[Try it] Quote every entry below word for word, leaving out the pictures.

[Data]
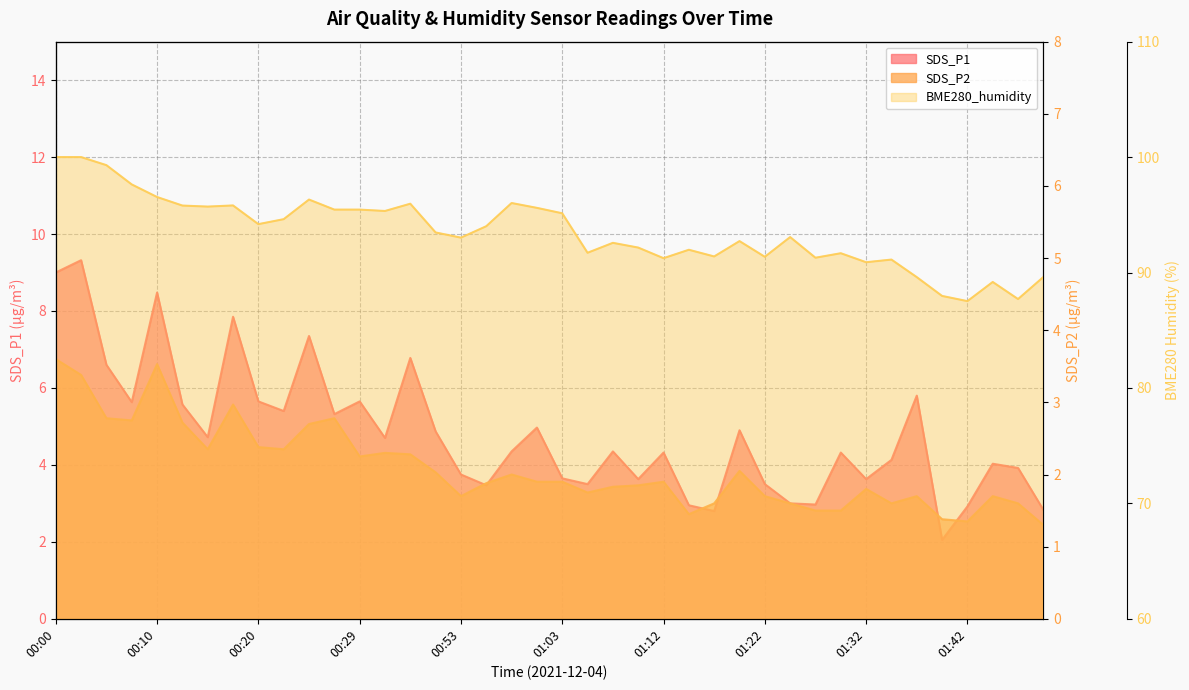

How many lines are shown in the chart?

3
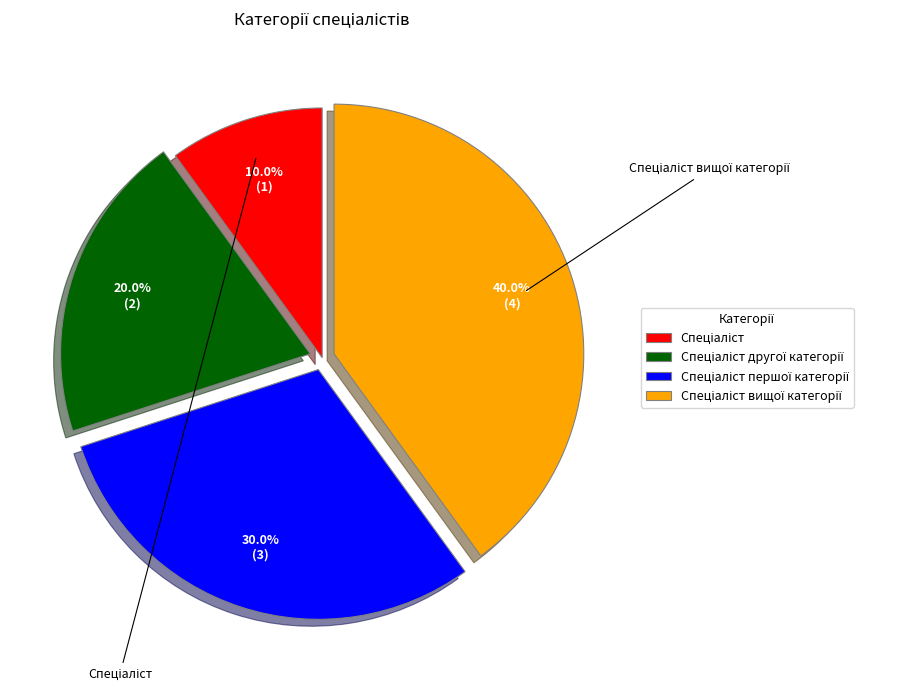

Is Спеціаліст другої категорії the majority of the pie?

No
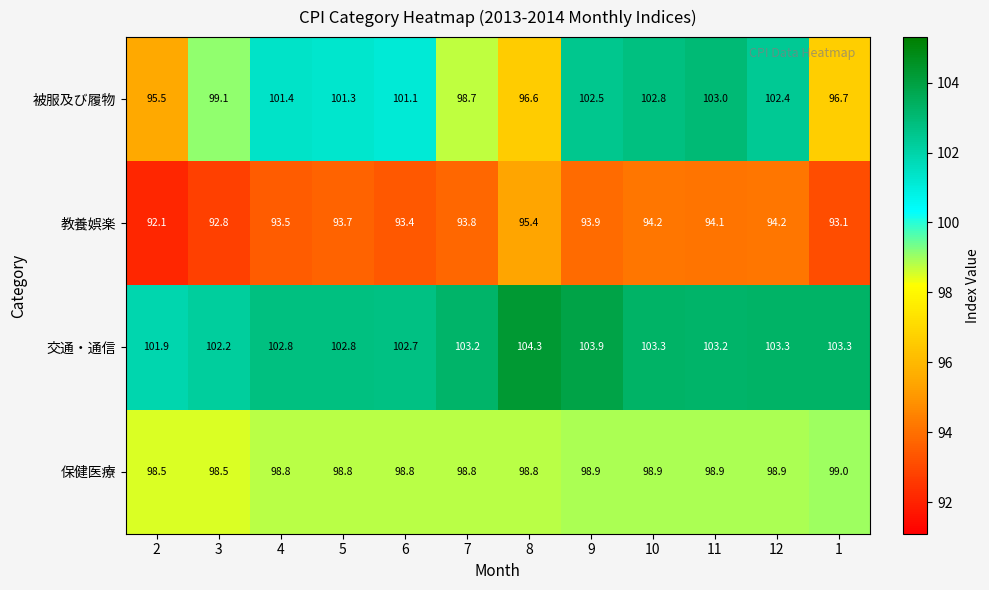

What is the smallest value displayed?

92.1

[Response for this exercise]
How many lines are shown in the chart?

3

Is Спеціаліст другої категорії the majority of the pie?

No

What is the smallest value displayed?

92.1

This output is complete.